Выбрать главу

Я вижу три стихии, питавшие его творчество.

Первая из них — музыка. Художественное воспитание молодого Евгения Симонова началось с рояля. Он готовился стать профессиональным пианистом. Евгений Рубенович рассказывал, как просиживал за инструментом по восемнадцать часов в сутки, но однажды восстал. Вдруг понял, что его гораздо больше тянет к живым людям, лицам, характерам, к душе человеческой. И он оставил музыку и посвятил себя режиссуре. Но музыка не оставила его, она навсегда поселилась в нем, стала одним из компонентов его режиссерского дарования. Музыка подсказывала ему образы, раскрывала мир. И до конца своих дней, уже без принуждения, в радость себе, в удовольствие другим, он играл на рояле каждый день, разучивая сложные музыкальные произведения. Нередко во время репетиции, объясняя актерам звучание какой-либо сцены, он бросался к роялю и музыкой завершал свое объяснение…

Музыкальность Евгения Симонова проявлялась и не по таким серьезным поводам, как театральная репетиция. У нас в театре была своя компания: Шлез, Смоленский, я и Евгений Симонов. И свободное время мы проводили очень весело. Шлез и Симонов были очень талантливы и очень музыкальны. И когда мы собирались на вечеринку у Смоленских, у каждого на этот случай был свой «коронный» номер. Симонов со Шлезингером исполняли дуэт рояля со стулом. Стул использовался как ударный инструмент, а в рояль на струны клали газету. Молоточки стучали по струнам через газету, и получался особенный дребезжащий звук. Это у нас была восточная сюита, вроде «Если б я был султан…» У меня тоже был свой номер. Я пел «Выхожу один я на дорогу». Пел абсолютно серьезно, с трагическим акцентом. Но это производило обратный эффект — все смеялись.

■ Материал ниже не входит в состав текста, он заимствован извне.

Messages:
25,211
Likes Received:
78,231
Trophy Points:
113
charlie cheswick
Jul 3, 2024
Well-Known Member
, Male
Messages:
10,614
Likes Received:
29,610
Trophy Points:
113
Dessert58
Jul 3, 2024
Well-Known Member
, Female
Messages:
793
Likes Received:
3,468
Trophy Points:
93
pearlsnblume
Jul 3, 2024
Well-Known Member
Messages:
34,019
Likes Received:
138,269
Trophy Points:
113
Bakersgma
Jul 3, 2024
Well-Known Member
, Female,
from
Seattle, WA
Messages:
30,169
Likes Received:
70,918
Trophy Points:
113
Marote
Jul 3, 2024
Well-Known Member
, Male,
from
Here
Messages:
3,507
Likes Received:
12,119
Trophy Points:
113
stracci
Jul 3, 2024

Вторая стихия Евгения Симонова — поэзия. Он так много, так свободно и широко цитировал, что казалось, он всю, по крайней мере, русскую поэзию знает наизусть. Мало того, без его собственных поэтических экспромтов, песен, эпиграмм не обходился ни один театральный праздник. Им написано несколько пьес в поэтической форме, много очерков и эссе. Евгений Рубенович оставил довольно большое литературное наследие, которое должно быть изучено и опубликовано. К тому же он был неплохим рисовальщиком. На всех наших совместных заседаниях он беспрерывно рисовал шаржи, карикатуры.

И третья его стихия — юмор и импровизация. Он обладал завидным даром украсить своим присутствием любую компанию. Он был блестящим оратором, следуя в этом учению Вахтангова: острота формы при глубине содержания. Он был душой общества, умел соединять в себе блеск поэтической и музыкальной импровизации с огромным запасом номеров из многочисленных театральных капустников. На таких вечерах раскрывалось еще одно его незаурядное дарование — исполнительское. Он великолепно пел — проникновенно, лирично, тонко передавая чувство и стиль музыкальной пьесы.

И все же нельзя не сказать о большом, мягко говоря, легкомыслии, присущем Евгению Рубеновичу, которое страшно ему вредило. В общении с товарищами он был прекрасен — легок, остроумен, обаятелен. Замечательно сочинял, импровизировал. Но эта легкость, в последние годы нередко превращавшаяся на репетициях в легкомыслие, перечеркивала все его былые достижения. Я не раз слышал от него по поводу работы над очередным спектаклем: «Сегодня поставил двенадцать страниц!» Убежден, что у Е. Б. Вахтангова — предтечи и светоча вахтанговского театра — язык бы не повернулся заявить подобное. Я уж не говорю о К. С. Станиславском, который свое знаменитое «не верю!» по поводу одной-единственной фразы мог повторять изо дня в день, пока не добивался нужного звучания.

Или еще один характерный пример творческой (или не творческой!) легкомысленности.

Работа над одним из последних спектаклей у Евгения Рубеновича шла довольно трудно. Результат вырисовывался весьма печальный. Многие, в том числе и я, советовали Симонову не выпускать спектакля. Однако, несмотря на все предостережения, он его выпустил. Негативные последствия выхода на публику этого скороспелого «творения» дали о себе знать на первой же премьере — публика реагировала ногами.